Potency comparisons between TEVETEN and EDARBI depend on the specific clinical indication. These are both Angiotensin II Receptor Blocker agents and are not directly interchangeable by dose. A physician or clinical pharmacist should guide any therapeutic switching decisions.

3. What is the standard dosing for TEVETEN vs EDARBI?

The standard adult dose of TEVETEN is: 400-800 mg orally once daily; can be divided twice daily if needed for adequate blood pressure control.. The standard adult dose of EDARBI is: EDARBI (azilsartan medoxomil) is administered orally. The recommended starting dose is 40 mg once daily. For patients requiring further blood pressure reduction, the dose may be increased to 80 mg once daily. Maximal antihypertensive effect is attained within 2 weeks.. Dosing should always be individualized based on indication, renal and hepatic function, age, and other patient factors.

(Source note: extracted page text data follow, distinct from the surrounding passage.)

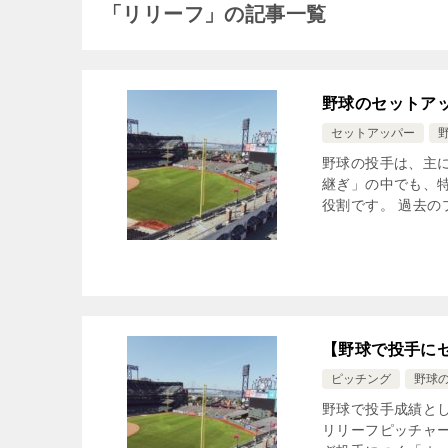
「リリーフ」の記事一覧
野球のセットア
セットアッパー
野球の投手は、主
継ぎ」の中でも、
役割です。 過去の
【野球で投手に
ピッチング
野球
野球で投手成績と
リリーフピッチャ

4. Can you take TEVETEN and EDARBI together?

No direct drug-drug interaction has been formally documented between TEVETEN and EDARBI in current clinical databases. However, individual patient risk factors including other medications, organ function, and comorbidities should always be evaluated by a qualified healthcare provider.

5. Are TEVETEN and EDARBI safe during pregnancy?

The maternal-fetal safety profiles differ. TEVETEN is classified as Category C. Drugs acting directly on the renin-angiotensin system (RAS) can cause fetal and neonatal morbidity and death when used in pregnancy. First-trimester exposure is associated with a l. EDARBI is classified as Category C. Drugs acting directly on the renin-angiotensin system (RAS) can cause fetal and neonatal morbidity and death when used in pregnancy. First-trimester exposure: Potential for fetal r. Always consult a maternal-fetal medicine specialist before taking either drug during pregnancy or lactation.